I have a 2008 Brute 750 and trying to replace rear oil seal on engine. I have looked at the videos on this forum on how to replace seal however I can not get the spring to collapse on the drive shaft. I have tried everything...beating, prying, and spraying penetrating oil/parts cleaner. Checked with shop and they suggested cutting the drive shaft off which is expensive. Any suggestions?


----------



## dman66 (Feb 20, 2011)

remove the drive shaft boots, flush the spring area out with something like simple green or grease and grime remover, then try to compress the drive shafts. Does it compress at all ?


----------



## corvet57s (Jun 2, 2015)

Great suggestion! I will try simple green. The boots are removed in the middle but no luck with getting spring to compress. The axle does have play on the engine shaft and transmission just won't compress in the middle, even after prying and banging the **** out of it!


----------



## 2006bruteforce750 (Aug 5, 2014)

My friends wouldn't compress either so it came out when we shifted motor forward


----------



## z24guy (Nov 27, 2010)

I would try and attatch a ratchet strap to a u-joint and use it to compress the shaft, you might be able to tie it back to the other u-joint or you could go back to the frame. Try and keep it as parallel as possible.


----------



## gpinjason (Nov 10, 2009)

Had to unbolt the rear diff on my buddy's brute.. the splines were rusted on the shaft. once we got it out, we were able to free it up and grease it before putting it back in.


----------



## corvet57s (Jun 2, 2015)

Ended up doing what "GpinJason" did in previous post by unbolting the rear diff..
There are only 3 bolts and the shaft dropped right out. Be sure to put grease on the seal and get the correct seal, I had the wrong seal. Ironically I drove to the Kawasaki shop in Deer Park/ Pasadena.

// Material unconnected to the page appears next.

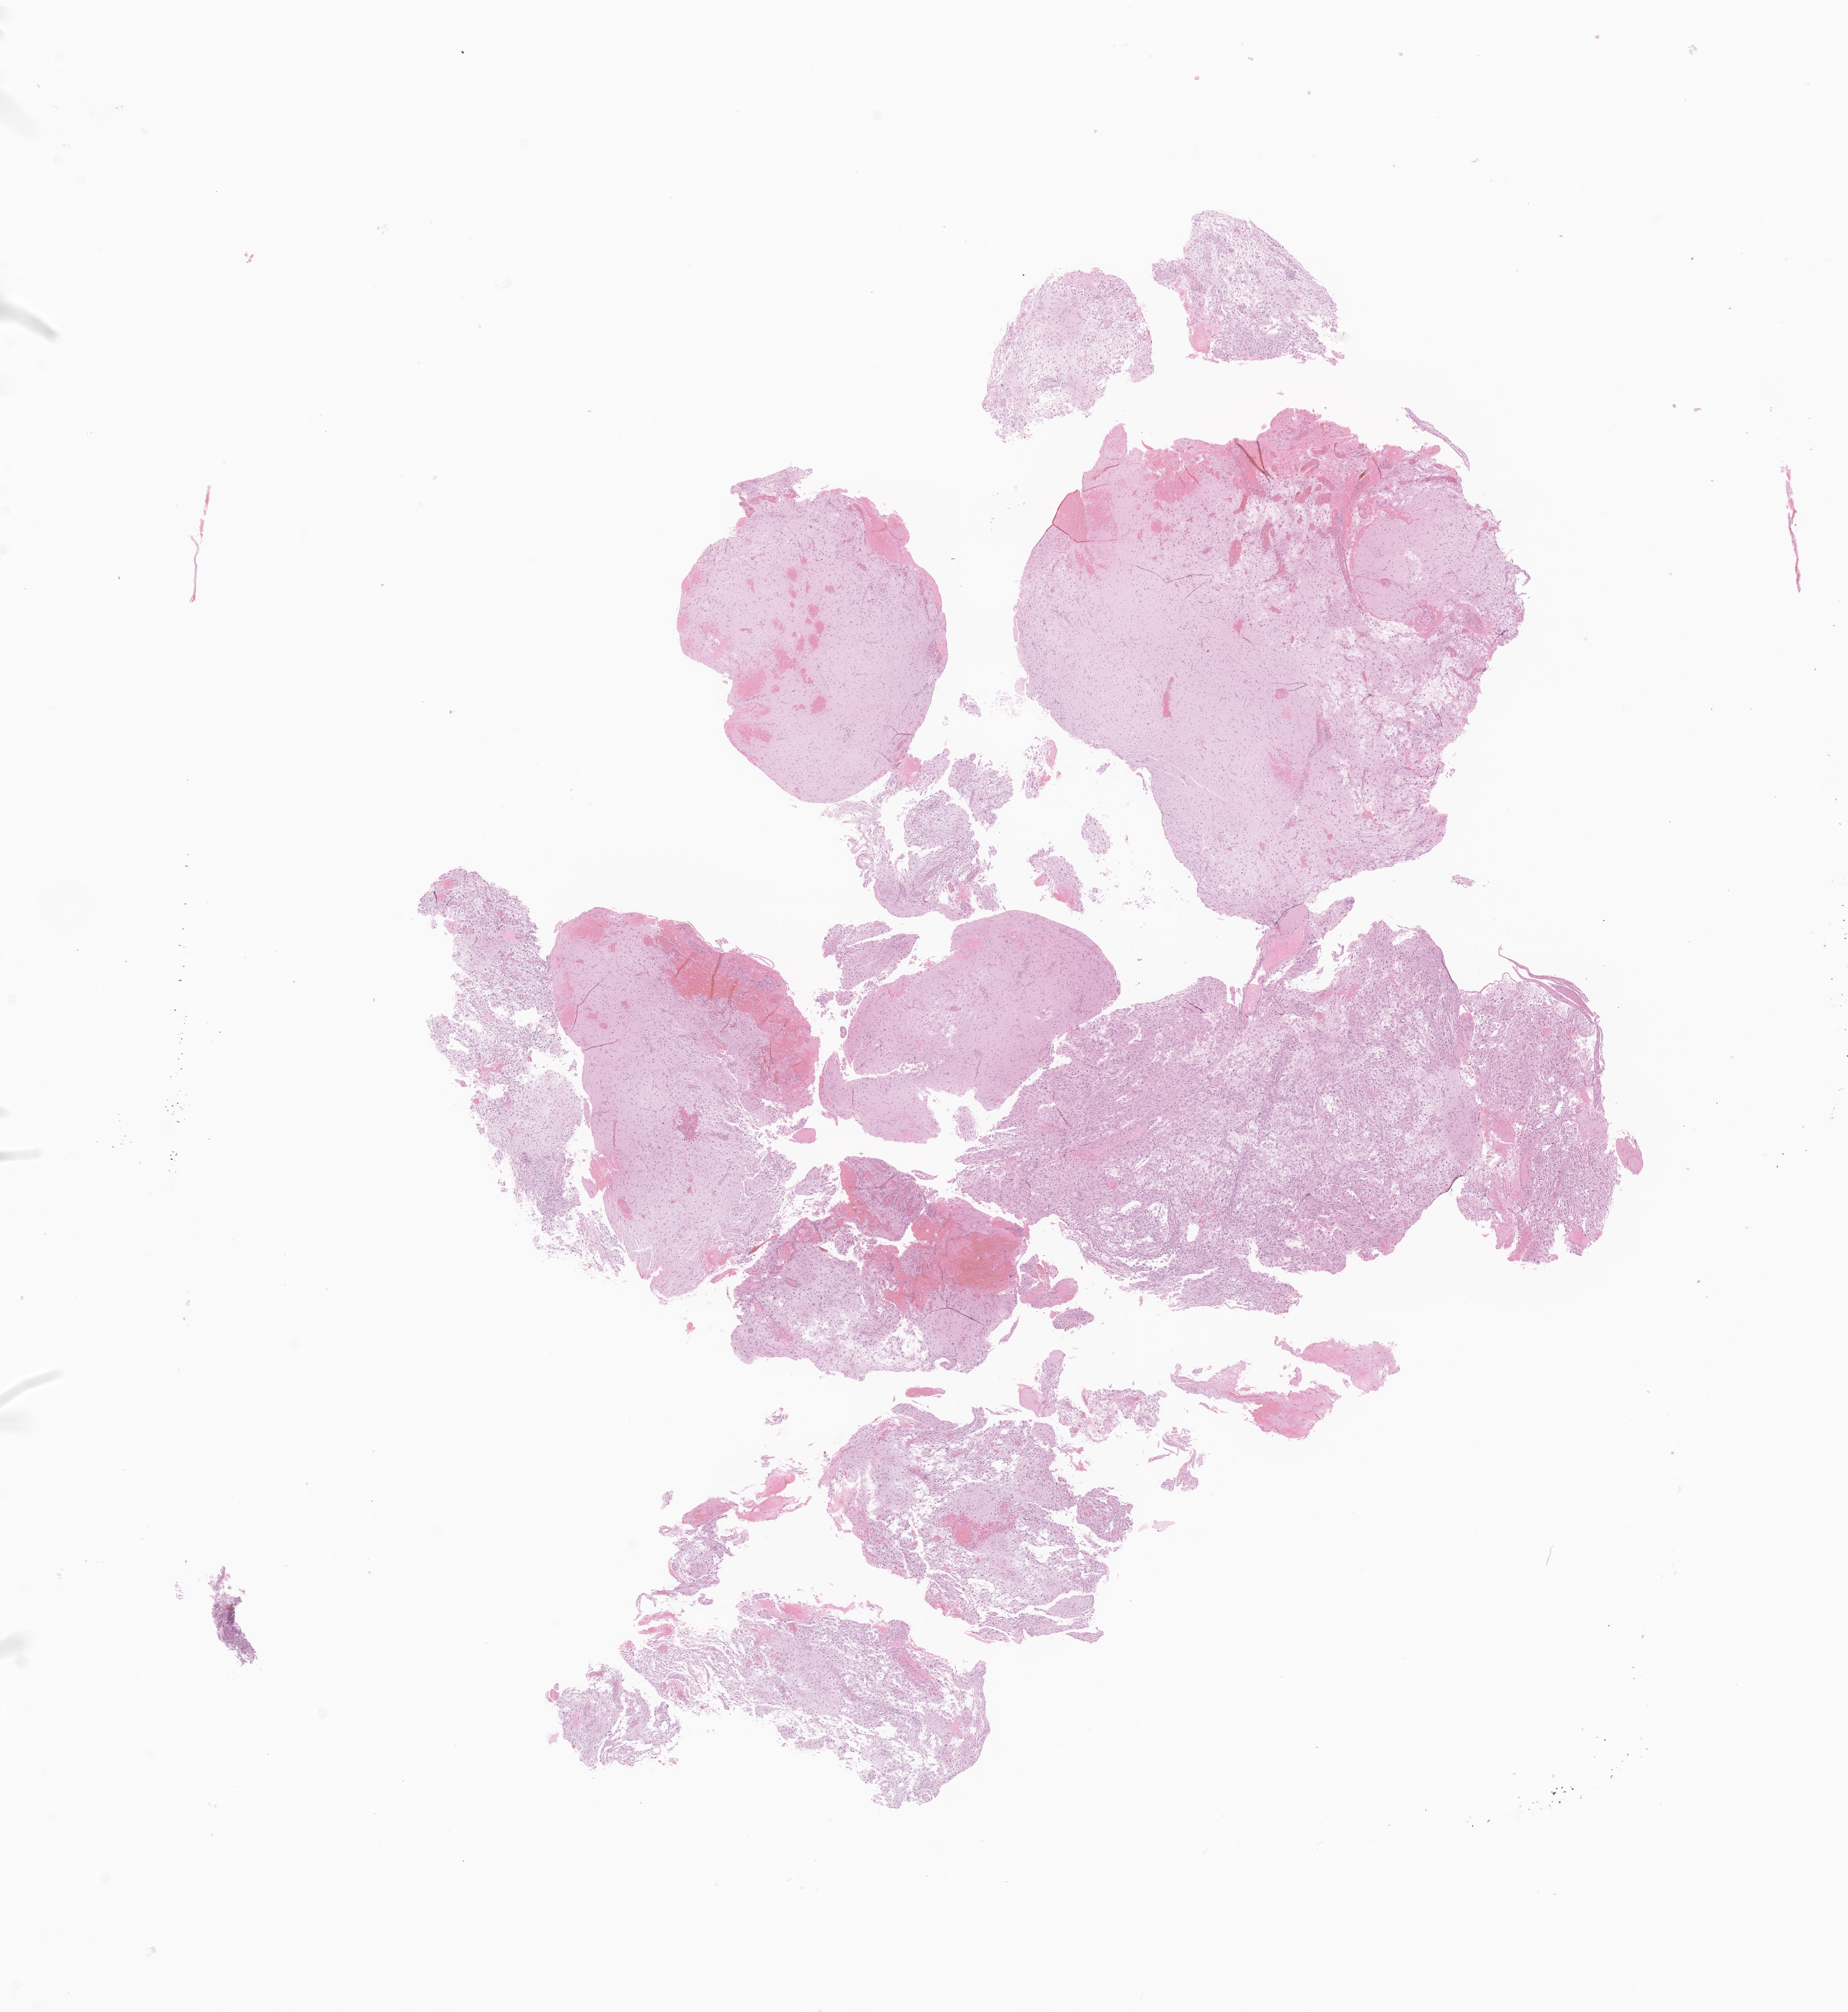
Digitized hematoxylin and eosin (H&E)-stained section of tumor tissue from the brain — a low-resolution overview of the entire scanned area, about 16.7 x 18.2 mm. FFPE section. Male patient, age 186 months.
Diagnosis: Astrocytoma, NOS.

Also be sure to only seat the seal flush with the housing!


----------



## gpinjason (Nov 10, 2009)

corvet57s said:


> Ended up doing what "GpinJason" did in previous post by unbolting the rear diff..
> There are only 3 bolts and the shaft dropped right out. Be sure to put grease on the seal and get the correct seal, I had the wrong seal. Ironically I drove to the Kawasaki shop in Deer Park/ Pasadena.
> 
> Also be sure to only seat the seal flush with the housing!


Glad I could be of assistance! And yes, it helps to have the right seal! LOL


----------